*** Opening of Data provided ***
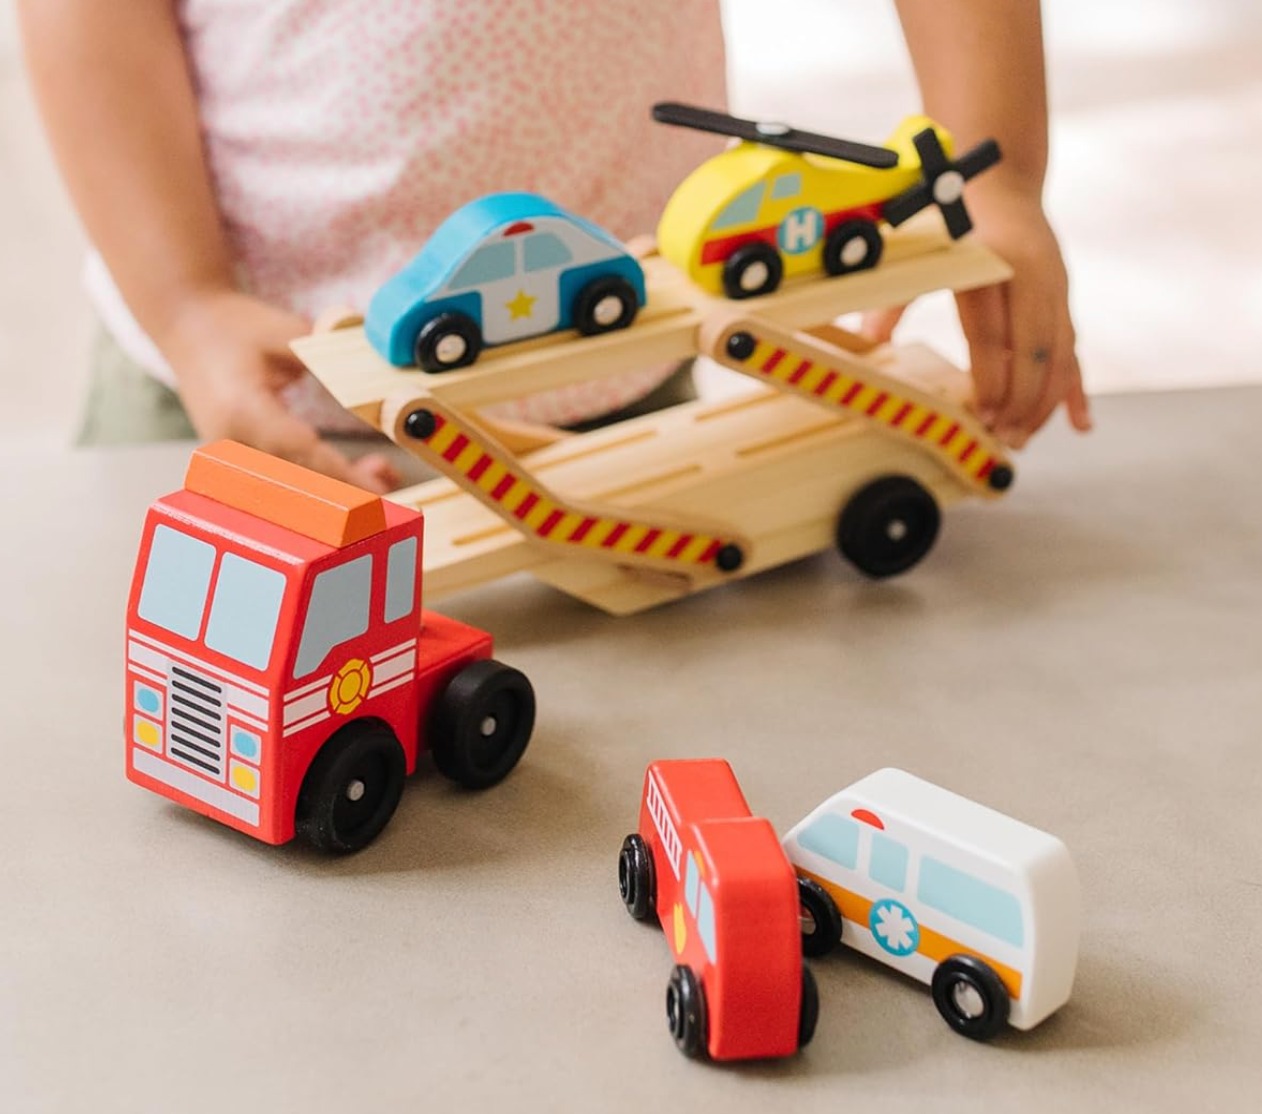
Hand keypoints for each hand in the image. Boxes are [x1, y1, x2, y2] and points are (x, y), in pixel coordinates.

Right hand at [156, 291, 398, 492]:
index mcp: (241, 410)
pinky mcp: (235, 465)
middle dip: (346, 490)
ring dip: (336, 492)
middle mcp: (230, 442)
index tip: (377, 487)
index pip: (299, 451)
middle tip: (389, 478)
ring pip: (290, 493)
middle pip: (296, 484)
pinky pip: (280, 487)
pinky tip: (353, 477)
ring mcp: (229, 458)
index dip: (342, 474)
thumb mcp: (285, 331)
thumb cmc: (234, 326)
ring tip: (379, 473)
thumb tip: (380, 367)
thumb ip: (327, 354)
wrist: (186, 327)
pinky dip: (318, 487)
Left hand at [863, 190, 1091, 448]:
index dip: (990, 377)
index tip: (980, 413)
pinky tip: (1080, 424)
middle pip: (1034, 350)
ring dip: (1044, 402)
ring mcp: (1055, 287)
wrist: (1003, 182)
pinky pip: (1073, 349)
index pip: (994, 333)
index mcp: (994, 263)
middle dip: (1020, 400)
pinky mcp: (1065, 299)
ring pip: (1059, 354)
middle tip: (1003, 438)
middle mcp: (1032, 275)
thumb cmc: (952, 220)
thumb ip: (894, 297)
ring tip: (1023, 438)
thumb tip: (866, 339)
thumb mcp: (920, 253)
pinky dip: (1075, 389)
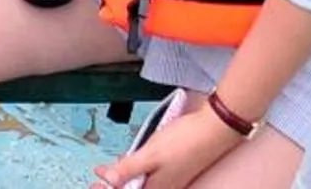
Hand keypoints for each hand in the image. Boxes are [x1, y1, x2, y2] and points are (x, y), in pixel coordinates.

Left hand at [95, 99, 246, 188]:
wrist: (216, 128)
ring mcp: (173, 179)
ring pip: (144, 184)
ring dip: (127, 178)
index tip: (94, 184)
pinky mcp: (179, 169)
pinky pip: (153, 176)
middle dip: (116, 185)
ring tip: (113, 170)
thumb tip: (108, 181)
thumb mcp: (151, 154)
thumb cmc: (185, 141)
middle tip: (100, 178)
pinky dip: (140, 171)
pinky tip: (137, 160)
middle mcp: (166, 188)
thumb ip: (128, 169)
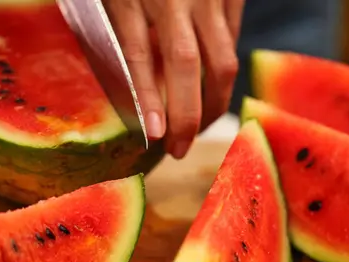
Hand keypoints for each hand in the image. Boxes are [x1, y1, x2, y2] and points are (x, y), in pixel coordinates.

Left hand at [104, 0, 244, 158]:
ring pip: (222, 62)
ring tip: (198, 128)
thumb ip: (116, 25)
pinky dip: (222, 75)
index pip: (139, 54)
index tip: (155, 136)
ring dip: (213, 104)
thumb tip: (130, 81)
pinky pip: (232, 44)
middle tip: (178, 149)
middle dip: (188, 115)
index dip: (147, 98)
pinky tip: (211, 92)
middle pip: (188, 65)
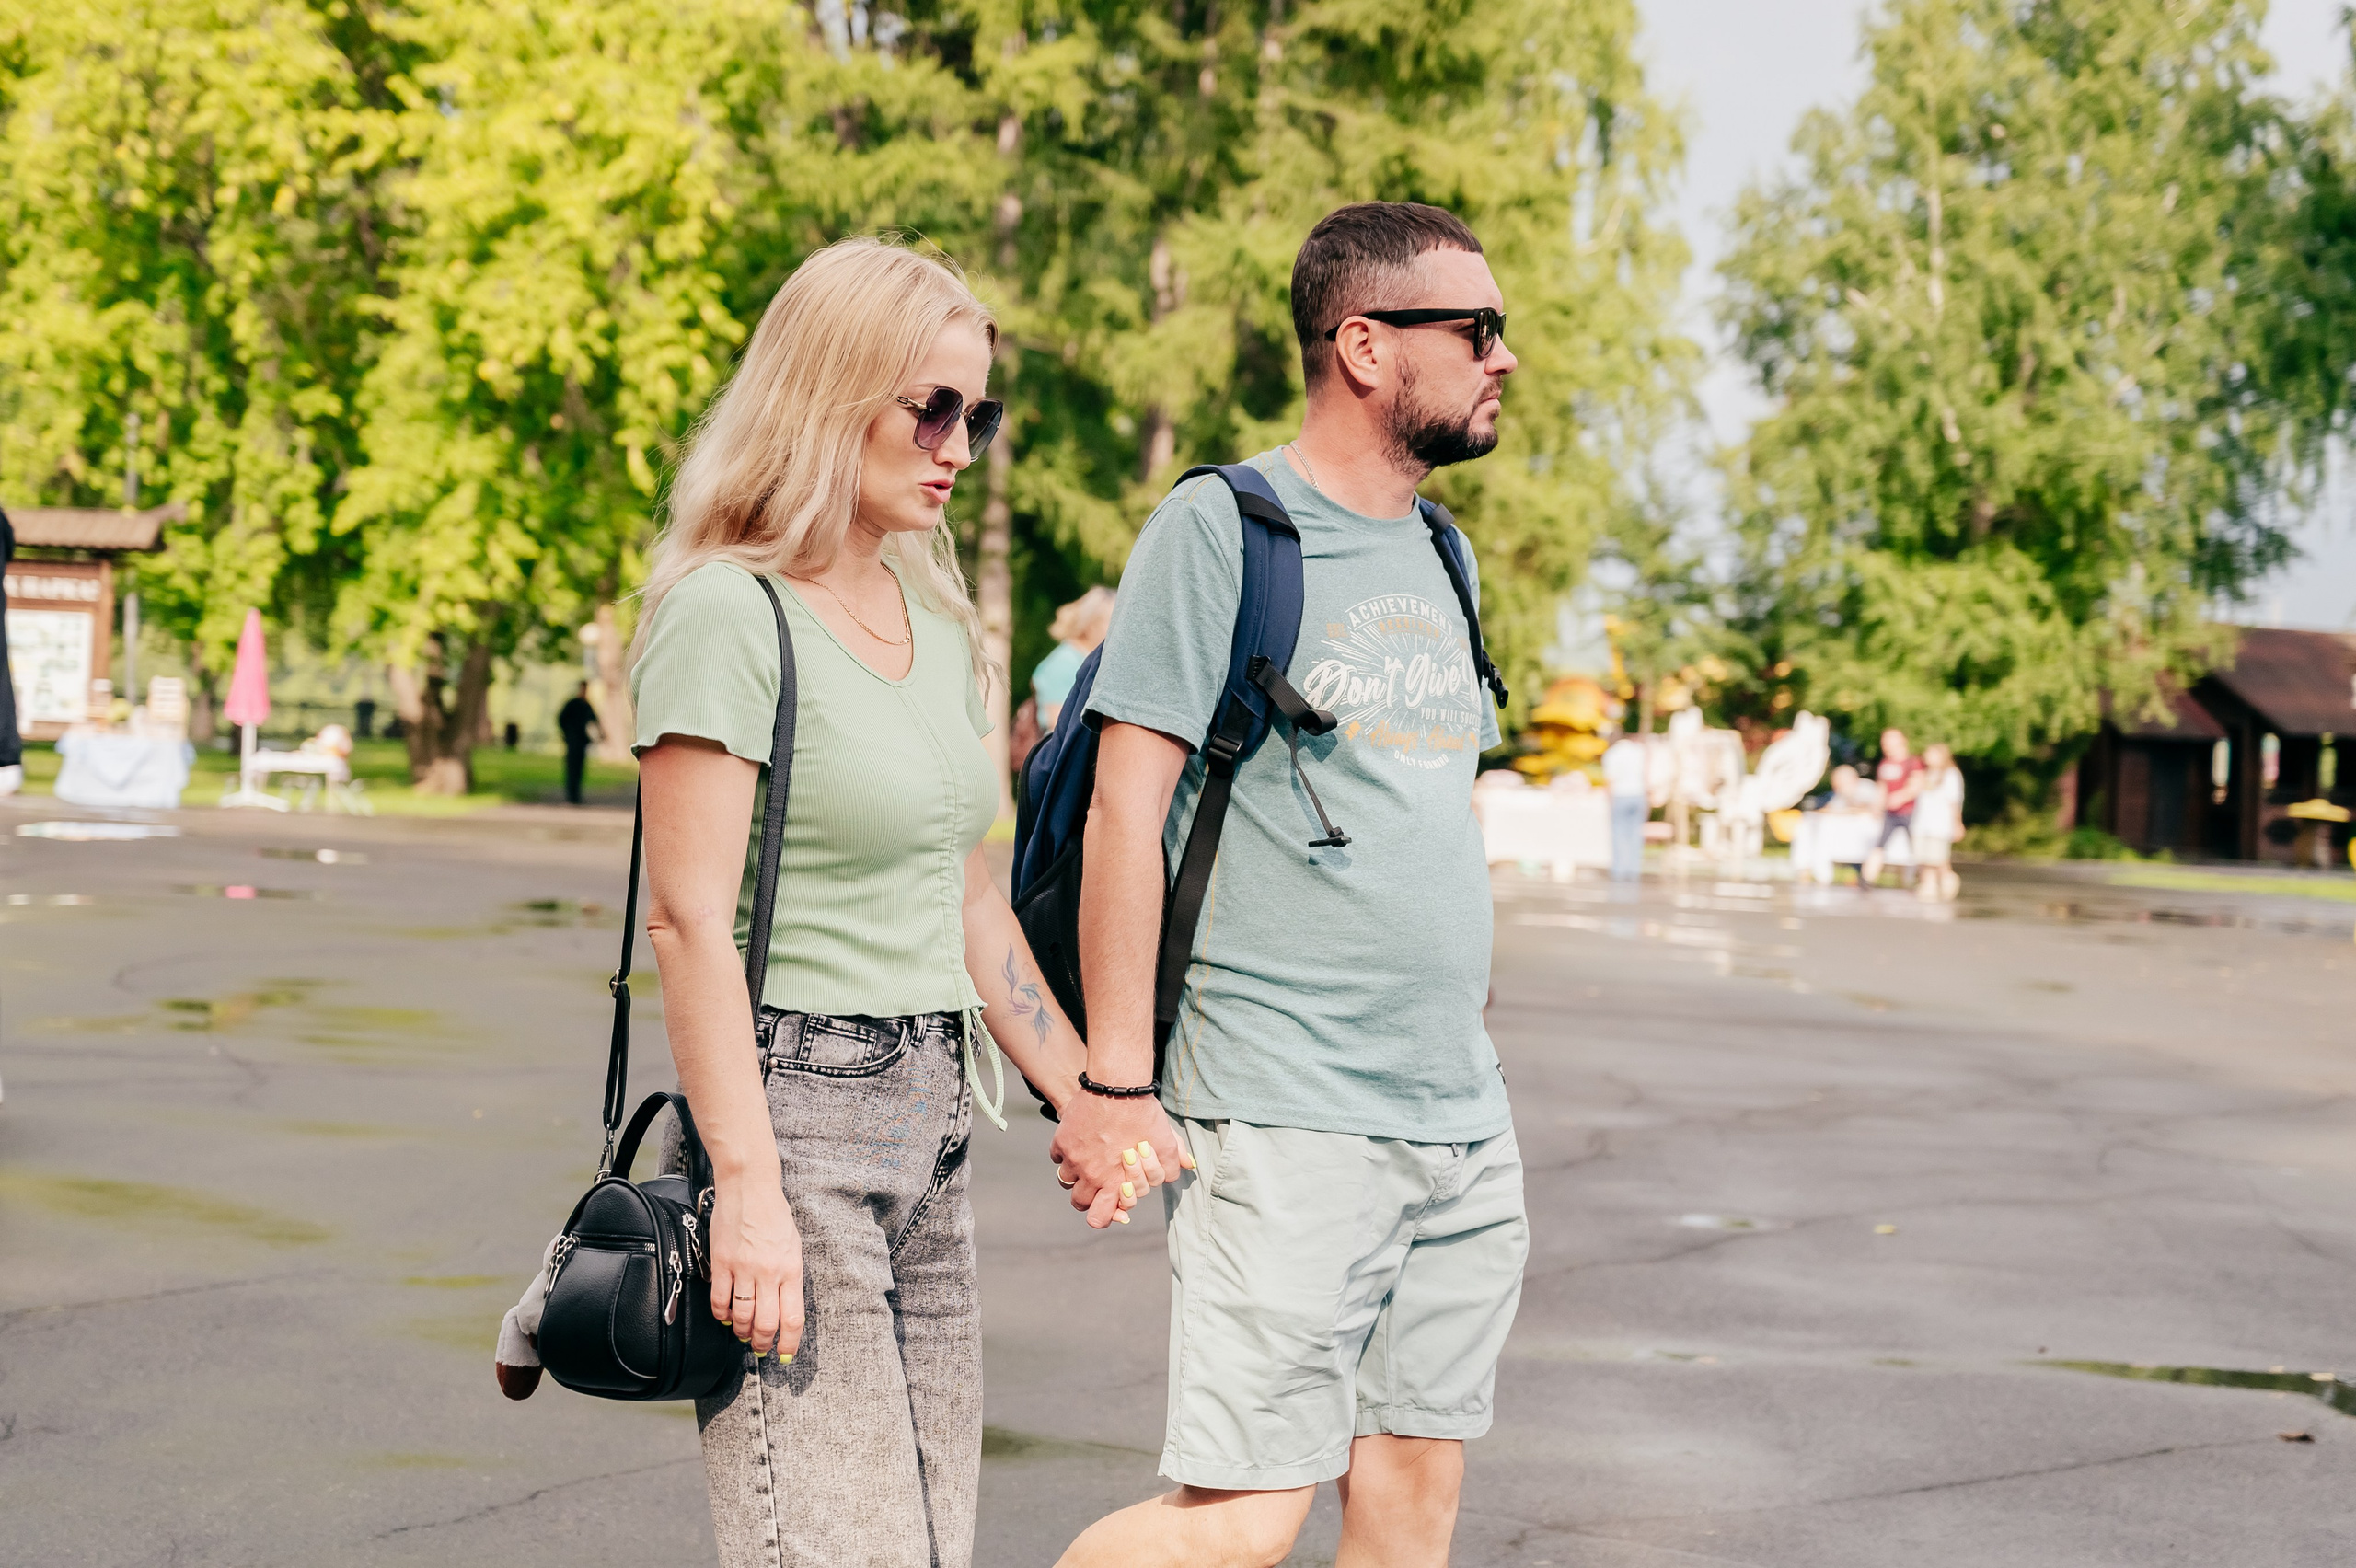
*** Close of Data provided ***
**Task details:**
Transcribe the listing in full and omit the pictures.

**Output of the task:**
Hand keypoints for each hand in the image. Boxes are [x1, y1, x2, y2] and points are (x, y), in pixel coordinates.

Right hand at [156, 291, 398, 492]:
index mcp: (241, 410)
pinky mcp: (235, 465)
middle dip: (346, 490)
ring dip: (336, 492)
middle mcp: (230, 442)
index tip: (377, 487)
index pip: (299, 451)
middle tip: (389, 478)
ring pip: (290, 493)
middle pip: (296, 484)
pinky pip: (280, 487)
pinky tip: (353, 477)
ring mcp: (229, 458)
index dip: (342, 474)
thumb mcp: (285, 331)
thumb cmc: (234, 326)
ring tip: (379, 473)
thumb tip: (380, 367)
thumb ip: (327, 354)
wrist: (186, 327)
pinky dip: (318, 487)
Left hand at [863, 190, 1091, 448]:
index dip: (990, 377)
index tip: (980, 413)
pinky tip: (1080, 424)
middle pip: (1034, 350)
ring dip: (1044, 402)
ring mcp: (1055, 287)
wrist: (1003, 182)
pinky pip: (1073, 349)
index pip: (994, 333)
index mcp: (994, 263)
middle dip: (1020, 400)
pinky mcp: (1065, 299)
ring pip: (1059, 354)
middle tip: (1003, 438)
middle mcp: (1032, 275)
thumb cmc: (952, 220)
thumb ip: (894, 297)
ring tip: (1023, 438)
thumb tip: (866, 339)
thumb mcp: (920, 253)
pinky dip: (1075, 389)
Hand keypoints for each hand in the image. Boxes are [x1, y1, x2, y2] and points are (x, y), in pixel coordinates.

Left hand at [95, 99, 246, 188]:
wrist: (216, 128)
ring mcp: (173, 179)
ring pip: (144, 184)
ring dip: (127, 178)
index tip: (94, 184)
pinky mcp: (179, 169)
pinky pip: (153, 176)
middle dip: (116, 185)
ring tip: (113, 170)
thumb tip: (108, 181)
thumb mcp: (151, 154)
thumb cmc: (185, 141)
middle tip: (100, 178)
pinky dip: (140, 171)
pinky tip: (137, 160)
middle mcp: (166, 188)
thumb ip: (128, 169)
Hand keypoints for each hand in the image. Boxes are [x1, y1, x2, y2] and points are (x, y), in pixel coordinates.

Left hand at [104, 0, 244, 158]:
ring pip: (222, 62)
ring tip: (198, 128)
thumb ip: (116, 25)
pinky dip: (222, 75)
index pip: (139, 54)
index tip: (155, 136)
ring dip: (213, 104)
thumb tip: (130, 81)
pinky pip: (232, 44)
middle tip: (178, 149)
middle dip: (188, 115)
index dip: (147, 98)
pinky tip: (211, 92)
middle pip: (188, 65)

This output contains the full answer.